My last blog post, now nearly three months ago, made the shock announcement that after my Chinese visa had been denied cutting me off from progressing further east, I would be flying to India to resume my journey from there. The extended silence on my blog testifies to what a miraculous, intense and incredible experience India has been – I would even go as far as saying I am glad my Chinese visa was denied, my journey needed an experience like India. I am looking forward to sharing the story with you through the next few blog posts.
Boarding the plane in Kyrgyzstan felt unnatural. Flying and breaking my chain of cycling had never been part of the plan. I wanted to cycle through China. I resigned myself to having failed but was also secretly looking forward to India.
I was met at Delhi airport by Vikas who had offered to host me through the Couchsurfing website. The short journey back to his flat seemed to show me everything I had ever expected from India; a woman carried a large water jug on her head, a man was peeing against a wall just metres from the road, a funeral procession wandered down the road, traffic was lawless. By the time we arrived at Vikas' apartment I felt I had already spent a lifetime in India. Too much change. Too fast. And yet I was confused, struggling to believe I was really here. As a bike tourer I am used to slow and subtle changes, the landscape and culture changing only about 100 kilometres per day. Being picked up and dropped somewhere completely different is a total assault on the senses. I stood on the terrace wondering if I would ever feel comfortable in this foreign and unusual country. I looked beyond the countless other rooftops that comprised Delhi, the sun burned a hazy orange hole in the polluted skyline, a classical Indian sunset. I had survived my first day in India.
After the initial disappointment of my Chinese visa, I had wanted the perfect place to resume my trip. The moment I looked at the map of India and saw that it is effectively a giant 'v' I knew that the only the only suitable place to begin was from the very bottom. Secondly, rather than take a plane which would have been cheaper, easier and quicker, there was something about travelling on a 46 hour, 3,000 kilometre train that thrilled me.
I got on the train at 10am on a Tuesday and I would eventually get off at 8am on Thursday. I was squeezed into a tight compartment with 8 other people. To make matters worse, our compartment was especially cramped because some guy was taking up all the room with his baggage. But I won't complain about him any longer, because that guy was me. I should have paid extra to check my bike into the luggage compartment, but my Indian friends had told me not to, and that if required I should just pay the train conductor a small bribe to turn a blind eye.
Trains, like much of the India I was discovering, appears to take a very relaxed view to health and safety. I spent much of the train journey leaning from the open doorway, the wind blasting my face, the country roaring past. I watched intently as people washed cows in rivers, as children played on the edge of fields while their parents were bent double tending their crops. Like the blurb of a book, the train journey offered a tantalising taster of what to expect, and got me excited to cycle across. I fell asleep that first night on the train, at last content and comfortable, lulled by the unending rhythms and motions of the train. I was one man in a country of 1.25 billion, a small dot gliding silently, invisibly, across a huge country.

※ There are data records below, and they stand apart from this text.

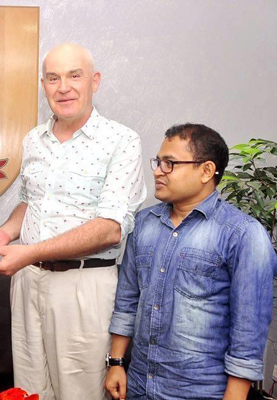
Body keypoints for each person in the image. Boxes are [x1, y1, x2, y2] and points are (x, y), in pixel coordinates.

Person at [0, 43, 146, 399]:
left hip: (83, 285)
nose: (64, 87)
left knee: (80, 392)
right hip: (27, 282)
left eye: (75, 76)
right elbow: (30, 201)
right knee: (28, 389)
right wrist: (5, 232)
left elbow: (110, 228)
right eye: (53, 78)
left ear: (95, 81)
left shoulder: (121, 141)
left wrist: (28, 252)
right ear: (43, 84)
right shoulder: (34, 139)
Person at [105, 124, 277, 400]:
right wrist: (116, 363)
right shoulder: (145, 223)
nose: (158, 170)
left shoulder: (243, 233)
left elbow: (248, 328)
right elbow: (127, 301)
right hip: (138, 385)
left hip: (202, 390)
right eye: (158, 161)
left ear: (206, 171)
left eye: (170, 163)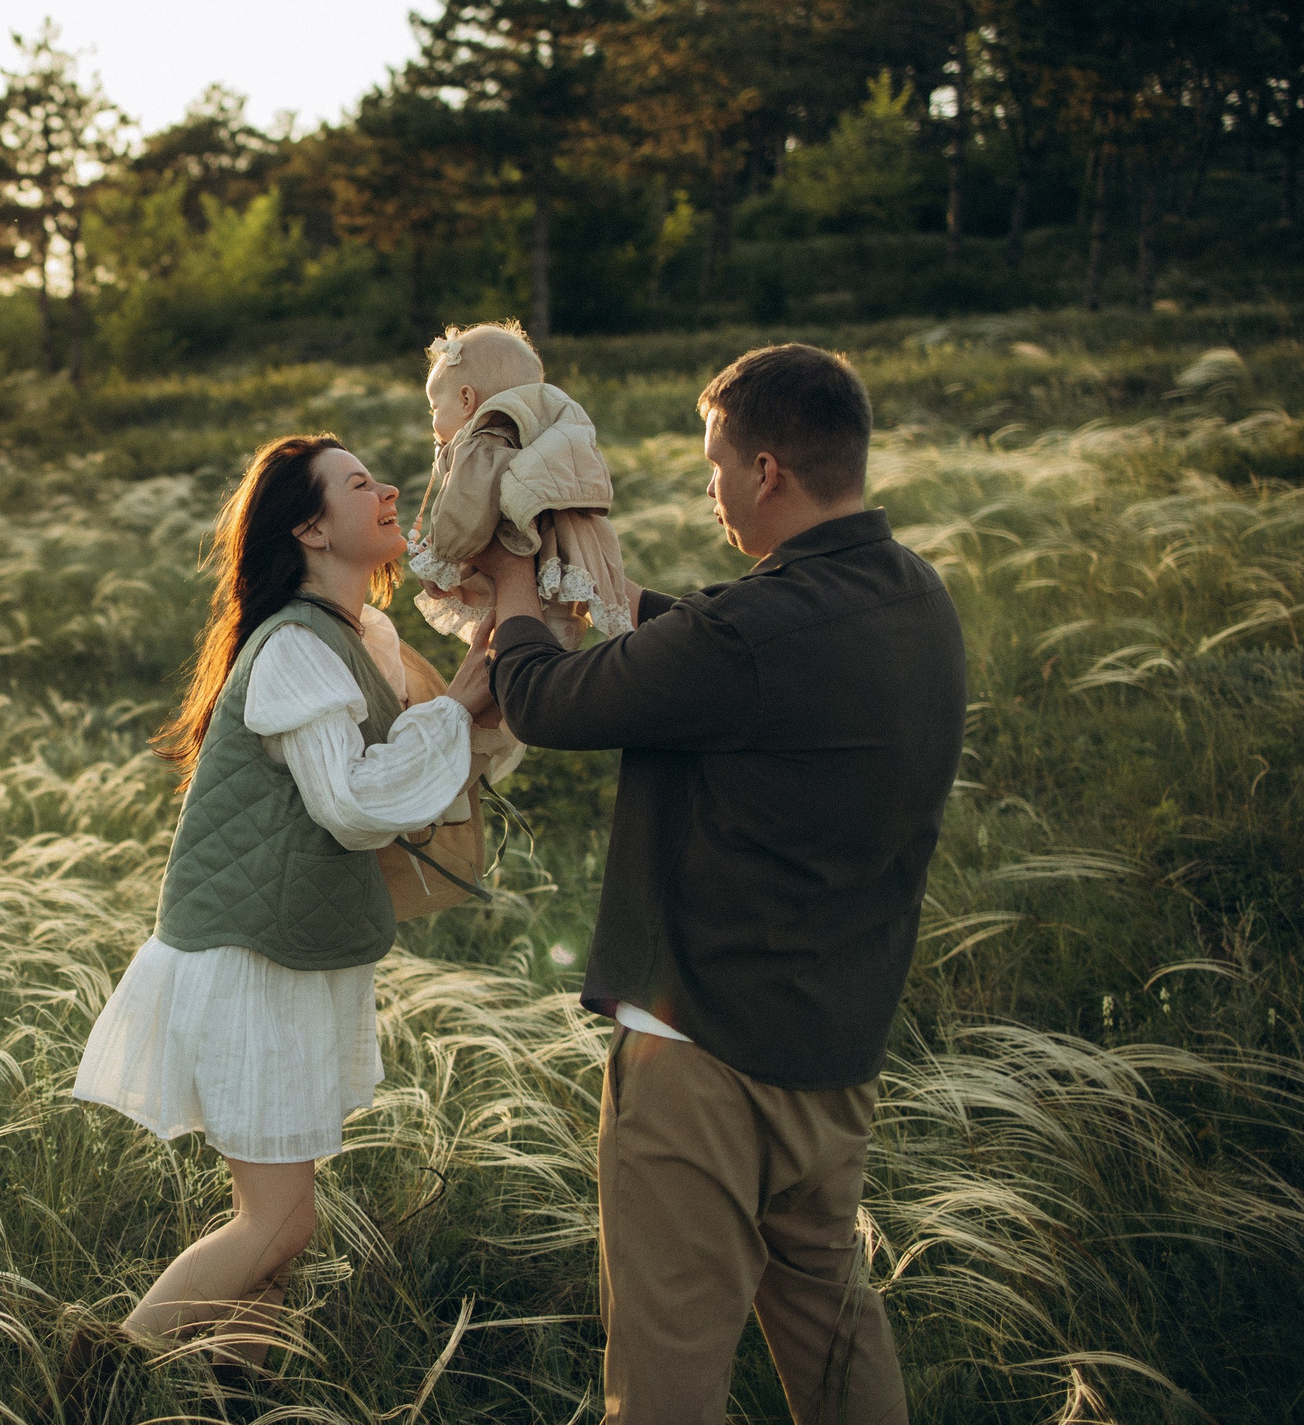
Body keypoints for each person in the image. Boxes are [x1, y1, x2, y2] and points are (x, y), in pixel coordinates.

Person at [475, 343, 965, 1424]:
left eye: (714, 464)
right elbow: (725, 653)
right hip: (832, 1051)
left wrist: (515, 595)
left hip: (706, 1061)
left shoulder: (750, 632)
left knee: (665, 1368)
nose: (709, 487)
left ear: (768, 471)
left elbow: (550, 704)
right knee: (828, 1323)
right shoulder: (912, 596)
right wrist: (621, 596)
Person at [67, 433, 501, 1415]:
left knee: (273, 1229)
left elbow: (440, 762)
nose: (388, 489)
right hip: (248, 958)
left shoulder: (362, 637)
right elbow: (351, 802)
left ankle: (235, 1400)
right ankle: (96, 1385)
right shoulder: (295, 648)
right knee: (277, 1224)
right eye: (358, 484)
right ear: (310, 527)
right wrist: (460, 707)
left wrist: (480, 682)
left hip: (297, 952)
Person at [405, 320, 637, 647]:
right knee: (556, 636)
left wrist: (440, 560)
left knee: (519, 651)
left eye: (434, 408)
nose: (433, 421)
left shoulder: (481, 446)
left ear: (466, 399)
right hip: (556, 568)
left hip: (520, 574)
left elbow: (465, 513)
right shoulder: (535, 440)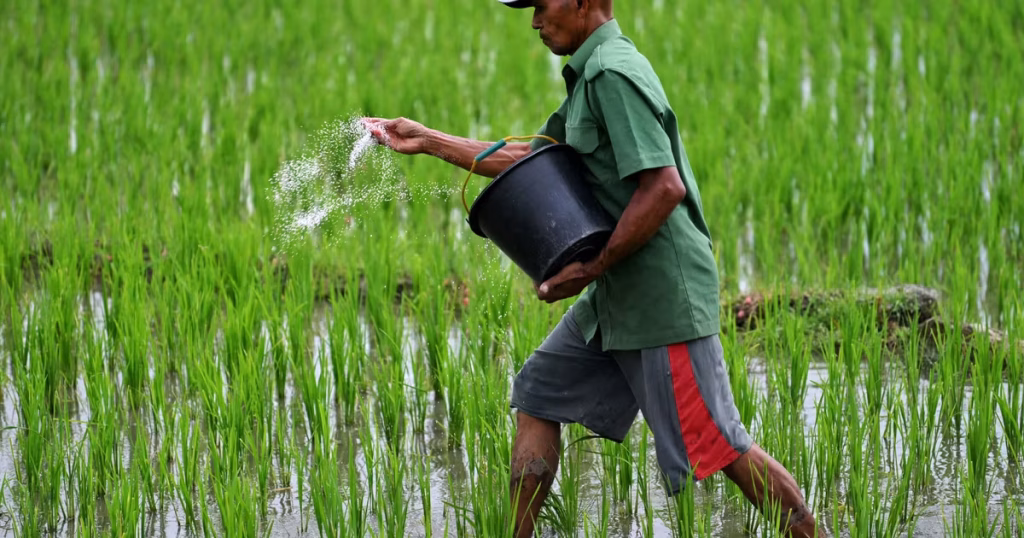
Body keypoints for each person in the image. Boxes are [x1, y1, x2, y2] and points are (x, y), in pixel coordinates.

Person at [366, 1, 822, 536]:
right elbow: (532, 158)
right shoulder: (589, 75)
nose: (535, 21)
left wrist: (591, 268)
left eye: (542, 5)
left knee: (721, 443)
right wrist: (429, 141)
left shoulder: (613, 74)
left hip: (659, 294)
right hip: (616, 290)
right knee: (538, 392)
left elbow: (663, 187)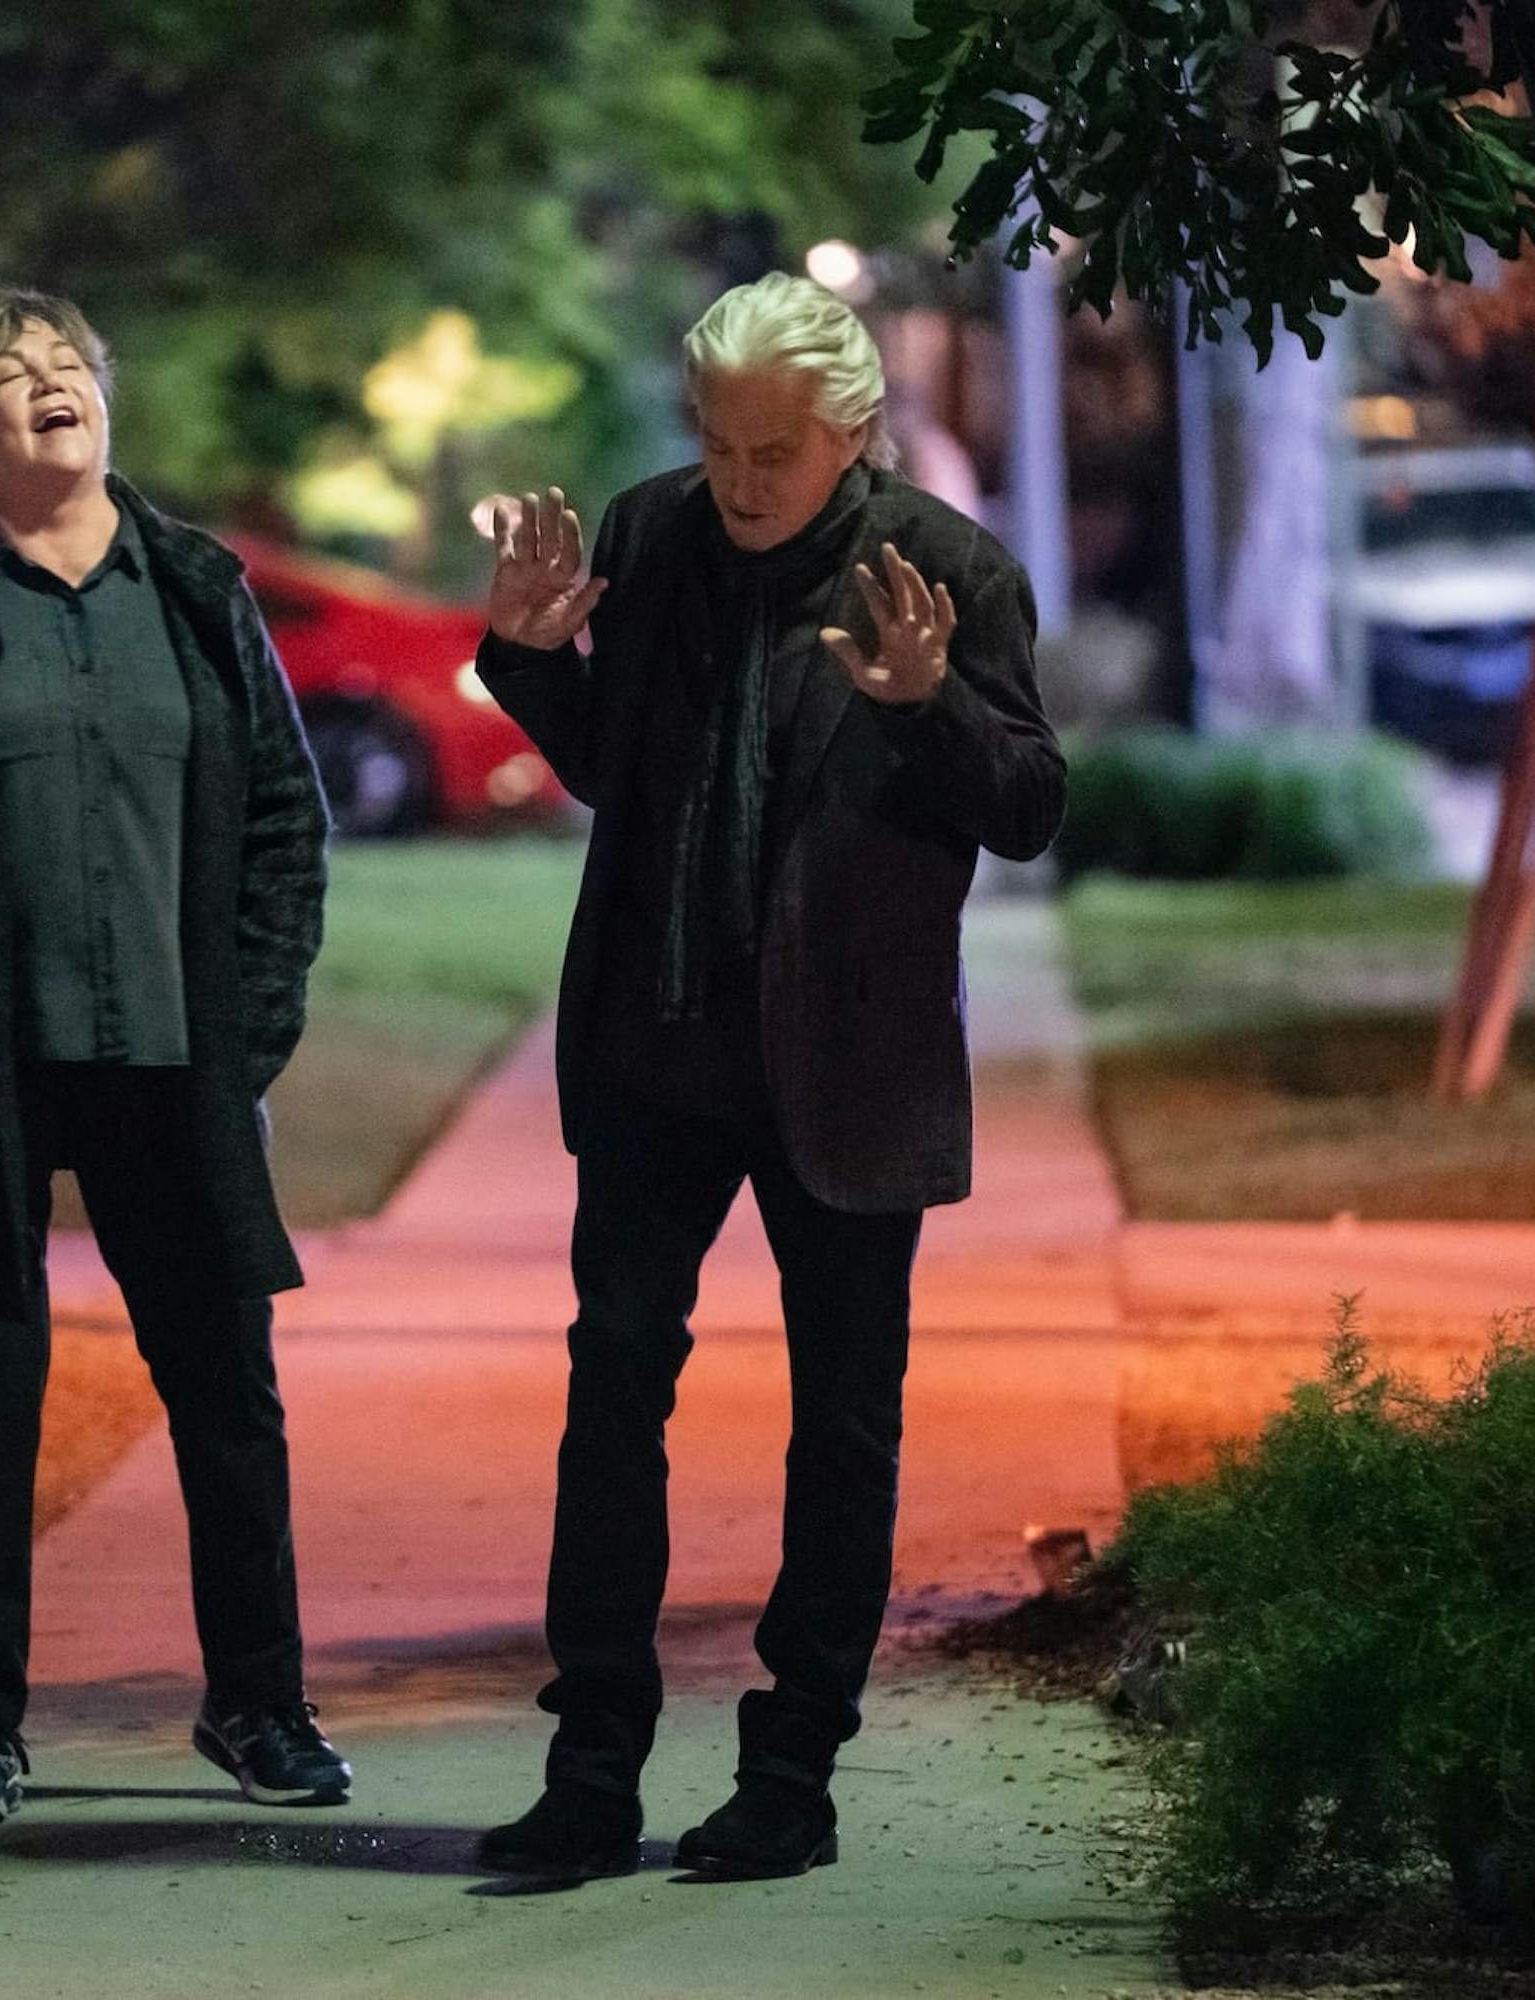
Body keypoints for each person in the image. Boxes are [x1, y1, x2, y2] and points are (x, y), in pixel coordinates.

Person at [470, 273, 1065, 1881]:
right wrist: (526, 660)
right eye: (718, 445)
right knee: (612, 1393)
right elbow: (609, 764)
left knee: (841, 1425)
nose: (738, 481)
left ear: (852, 433)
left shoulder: (945, 572)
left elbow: (1023, 804)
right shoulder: (651, 533)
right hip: (658, 1047)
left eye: (773, 452)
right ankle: (590, 1769)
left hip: (846, 1062)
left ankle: (789, 1777)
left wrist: (930, 705)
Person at [0, 280, 348, 1829]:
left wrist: (252, 1018)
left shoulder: (196, 587)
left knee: (225, 1387)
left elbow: (286, 826)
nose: (50, 385)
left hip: (177, 1053)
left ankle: (260, 1708)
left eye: (66, 365)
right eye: (8, 376)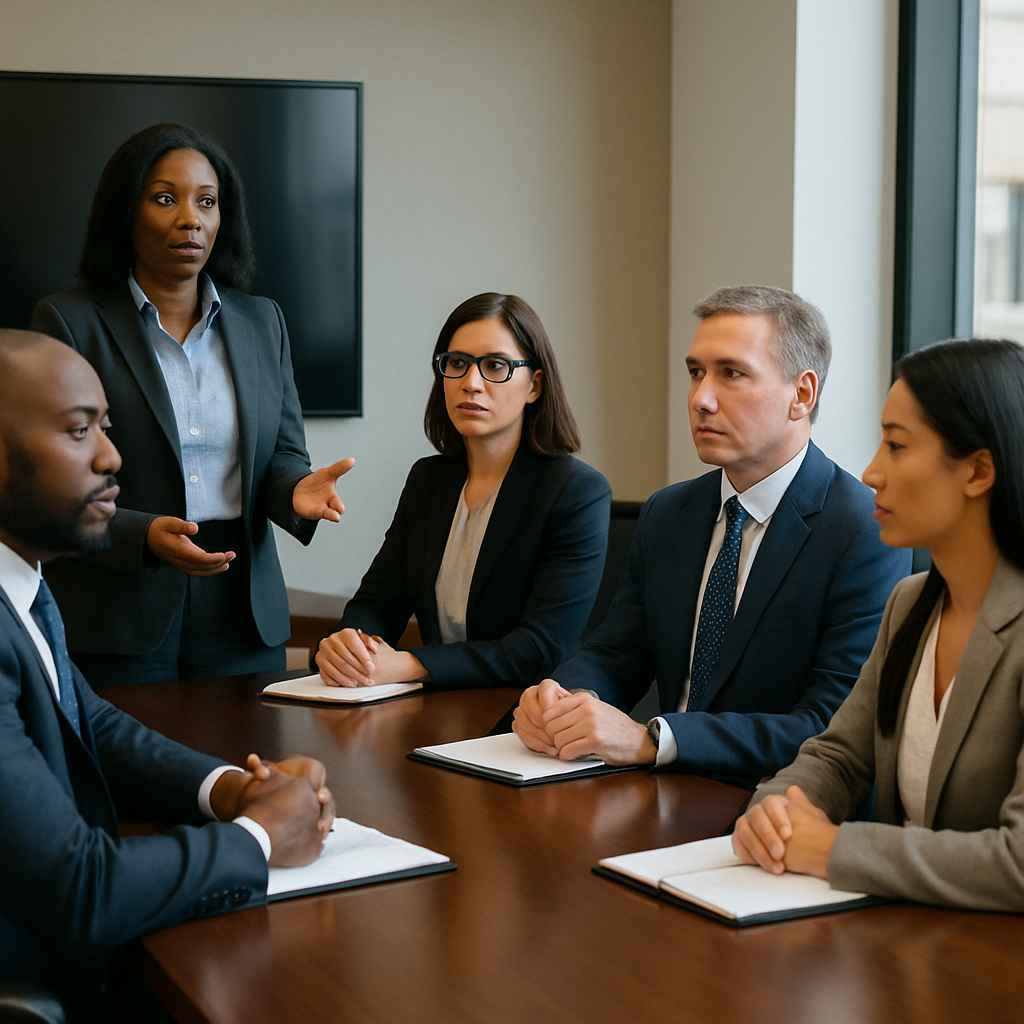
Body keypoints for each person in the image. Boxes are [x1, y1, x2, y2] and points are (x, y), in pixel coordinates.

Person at [0, 330, 335, 1014]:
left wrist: (234, 791)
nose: (111, 456)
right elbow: (80, 890)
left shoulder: (23, 579)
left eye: (106, 426)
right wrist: (263, 837)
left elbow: (88, 720)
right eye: (77, 430)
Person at [512, 285, 911, 786]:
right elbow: (615, 654)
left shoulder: (863, 529)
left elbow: (828, 729)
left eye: (732, 373)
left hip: (771, 806)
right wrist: (564, 696)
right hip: (653, 790)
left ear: (801, 394)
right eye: (696, 372)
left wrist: (654, 739)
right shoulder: (670, 511)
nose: (700, 399)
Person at [30, 123, 353, 685]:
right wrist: (142, 534)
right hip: (119, 606)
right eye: (165, 198)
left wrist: (294, 493)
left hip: (242, 608)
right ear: (126, 212)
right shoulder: (69, 322)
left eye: (207, 201)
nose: (190, 218)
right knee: (127, 767)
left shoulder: (262, 321)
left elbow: (282, 453)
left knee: (247, 767)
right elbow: (53, 482)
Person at [732, 338, 1024, 911]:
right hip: (905, 949)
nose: (870, 472)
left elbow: (1017, 862)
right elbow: (837, 757)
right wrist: (777, 810)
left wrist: (833, 849)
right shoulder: (910, 603)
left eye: (896, 445)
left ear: (978, 470)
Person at [315, 292, 610, 690]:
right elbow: (377, 603)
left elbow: (540, 649)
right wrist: (349, 643)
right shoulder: (429, 480)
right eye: (457, 364)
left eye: (495, 366)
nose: (471, 383)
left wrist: (410, 664)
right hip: (435, 706)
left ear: (534, 386)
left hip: (530, 718)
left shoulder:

As the black of night shifted to the grey of dawn inside my compartment, I leapt from my bed and rushed to my open doorway. Whilst I had slept we had travelled 600 kilometres (sometimes I wish bike touring was this easy!) and I now looked out on a new world; coconut trees were bountiful, vast rivers gushed below which the train crossed on viaducts, waterfalls cascaded down the rockface so close we were splashed inside the train. This was the famous Konkan Railway from Mumbai to Goa, a dramatic stretch of railway sandwiched between the Western Ghats mountain range and the sea.
Eventually the train sidled into the exotically-named Kanyakumari, the southern-most point of mainland India. The damp salty smell of the coast lingered heavily in the air which always reminds me of home. Kanyakumari is a sacred place for Indians, partly related to Hindu mythology, but also as the meeting place of three seas, the Bay of Bengal, the Arabian Sea and the Indian Ocean. Waiting here for me was my friend, Prashant, who I had met last year while cycling through Germany. He had hosted me through Couchsurfing, we had shared a fantastic two days together, added each other on Facebook, and not spoken since. When I posted on Facebook my change of plans to visit India he had sent a message promising to meet and host me wherever I was on my first weekend in India. He had booked a hotel for us and taken an overnight bus to come and meet me. When we met it was like we had never been apart, and we laughed and joked exactly like we had in Germany a year and a half ago. It was a positive reminder that these friendships I am making are stronger than time or distance apart.
But finally it was time to begin. I hugged Prashant, knowing that someday somewhere we would meet again. I climbed on my bike for the first time in 6 weeks, the entirety of India stretched before my front wheel. I visualised Delhi in the distance, more than 2,000km away. Every day sitting on the train equalled a day cycling. This thought no longer scared me. It was exciting. I began to pedal. I was on the road again.